[ACTIVITY] The answer is a stretch of the material below, returned exactly: the line containing "# Step: Copy", the line containing "pyautogui.moveTo(873, 347); pyautogui.dragTo(905, 407)", and all lines between.

[AVAILABLE RECORDS]
*** Block opens ***
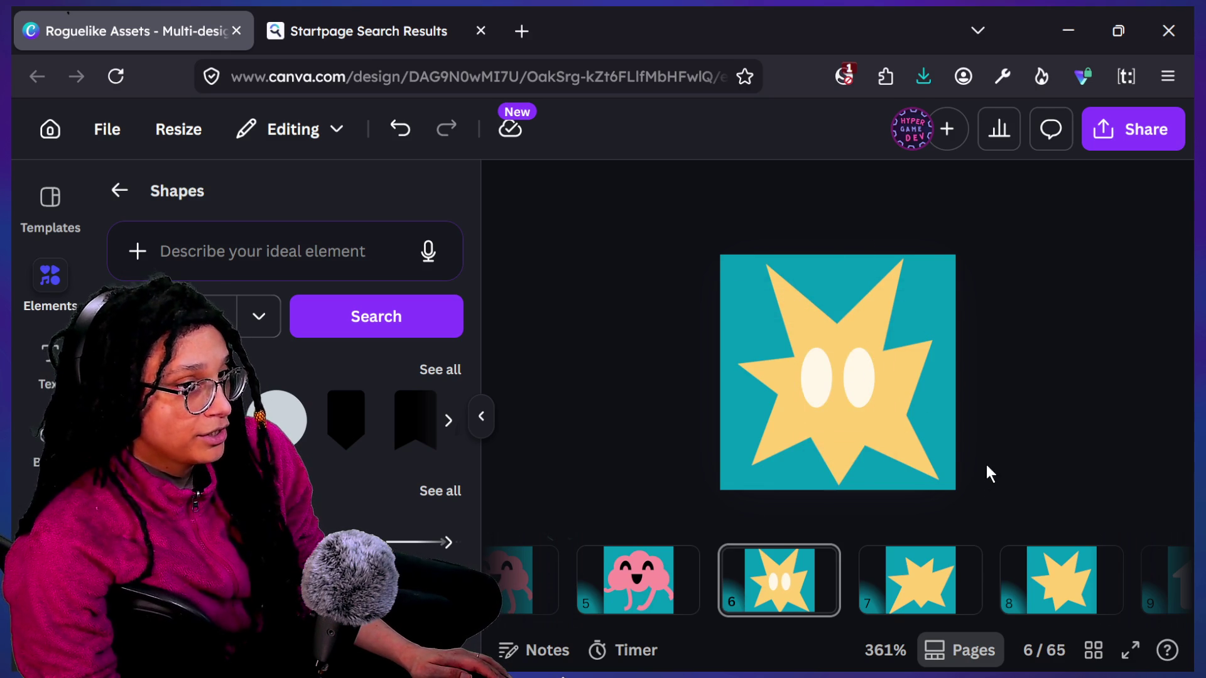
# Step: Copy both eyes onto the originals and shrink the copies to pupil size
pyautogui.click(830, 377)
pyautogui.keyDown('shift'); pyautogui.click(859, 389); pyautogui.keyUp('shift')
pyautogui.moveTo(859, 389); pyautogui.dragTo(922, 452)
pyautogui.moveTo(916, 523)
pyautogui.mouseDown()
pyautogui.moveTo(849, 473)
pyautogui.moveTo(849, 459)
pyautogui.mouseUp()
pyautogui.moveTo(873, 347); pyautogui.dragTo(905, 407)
*** Block closes ***
*** Block opens ***
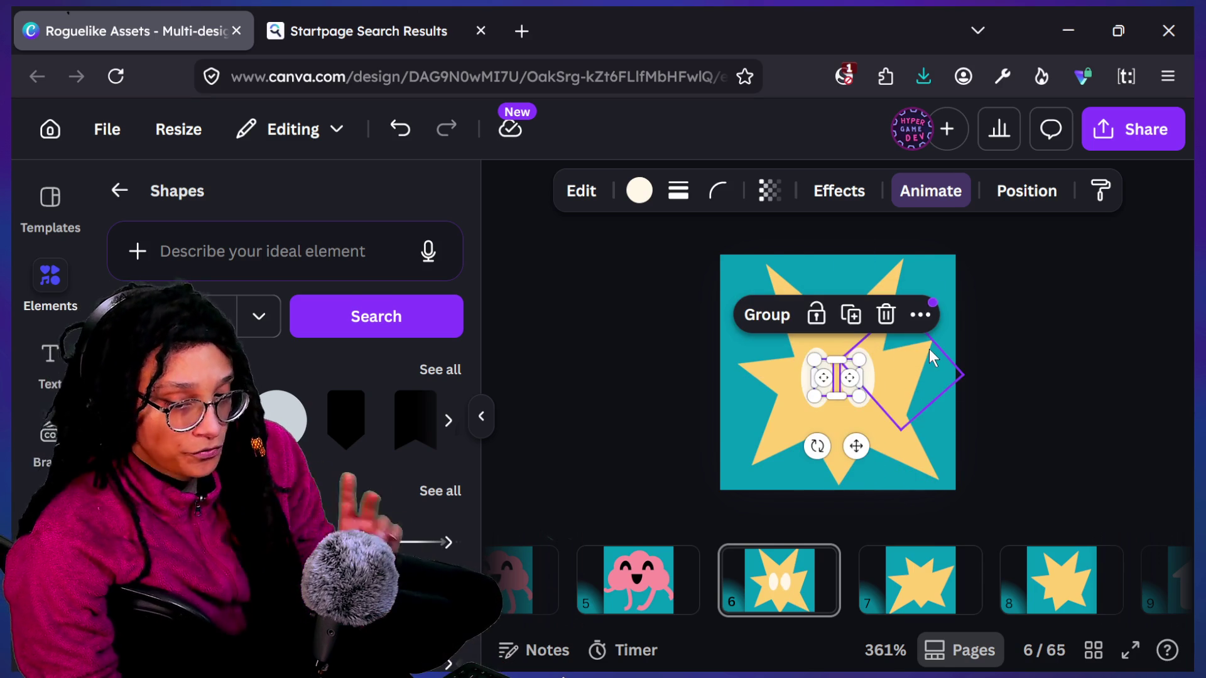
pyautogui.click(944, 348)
*** Block closes ***
*** Block opens ***
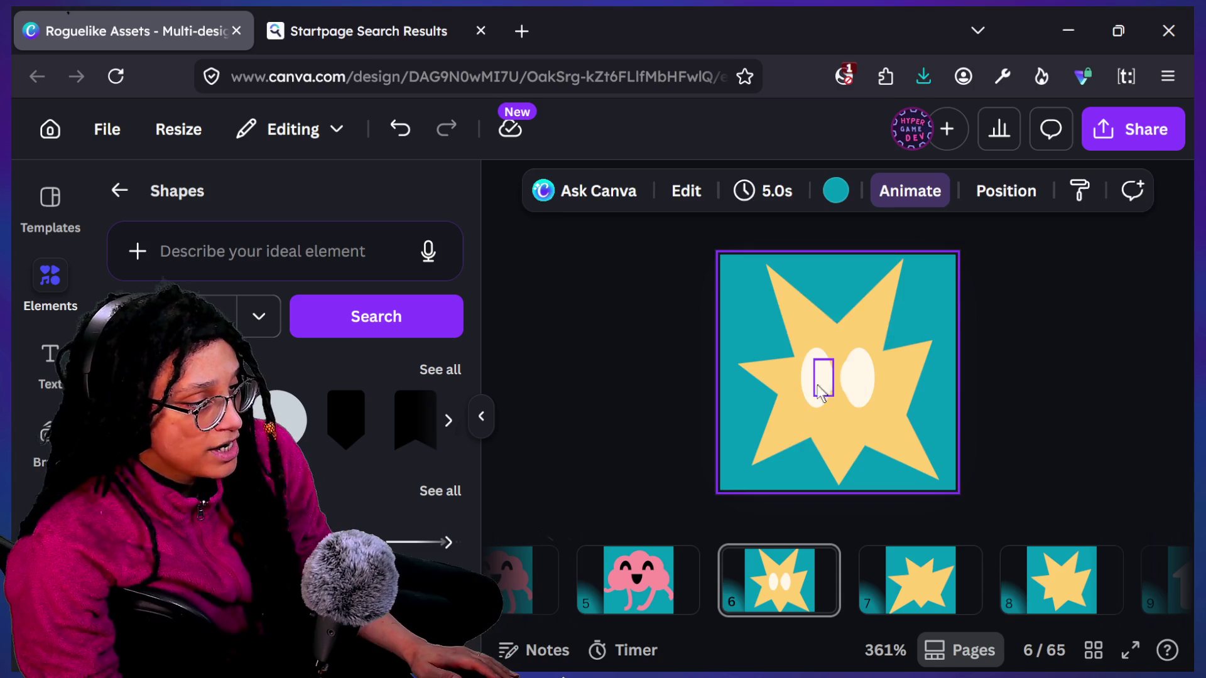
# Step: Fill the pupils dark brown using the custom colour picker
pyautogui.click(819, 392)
*** Block closes ***
[SOLUTION FOR THIS EXERCISE]
# Step: Copy both eyes onto the originals and shrink the copies to pupil size
pyautogui.click(830, 377)
pyautogui.keyDown('shift'); pyautogui.click(859, 389); pyautogui.keyUp('shift')
pyautogui.moveTo(859, 389); pyautogui.dragTo(922, 452)
pyautogui.moveTo(916, 523)
pyautogui.mouseDown()
pyautogui.moveTo(849, 473)
pyautogui.moveTo(849, 459)
pyautogui.mouseUp()
pyautogui.moveTo(873, 347); pyautogui.dragTo(905, 407)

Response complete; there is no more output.